### TASK INSTRUCTIONS
Reproduce every line of text from all the entries below without any changes, and leave the pictures out.
== == ==
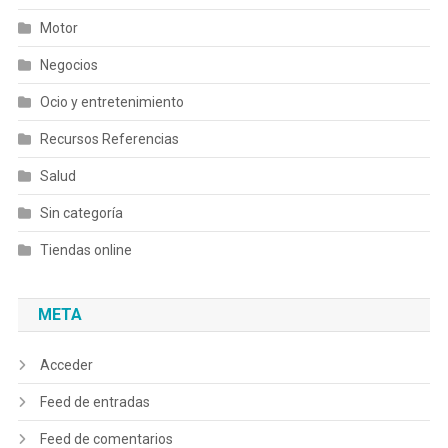
Motor
Negocios
Ocio y entretenimiento
Recursos Referencias
Salud
Sin categoría
Tiendas online
META
Acceder
Feed de entradas
Feed de comentarios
== == ==
### ANSWER
Motor
Negocios
Ocio y entretenimiento
Recursos Referencias
Salud
Sin categoría
Tiendas online
META
Acceder
Feed de entradas
Feed de comentarios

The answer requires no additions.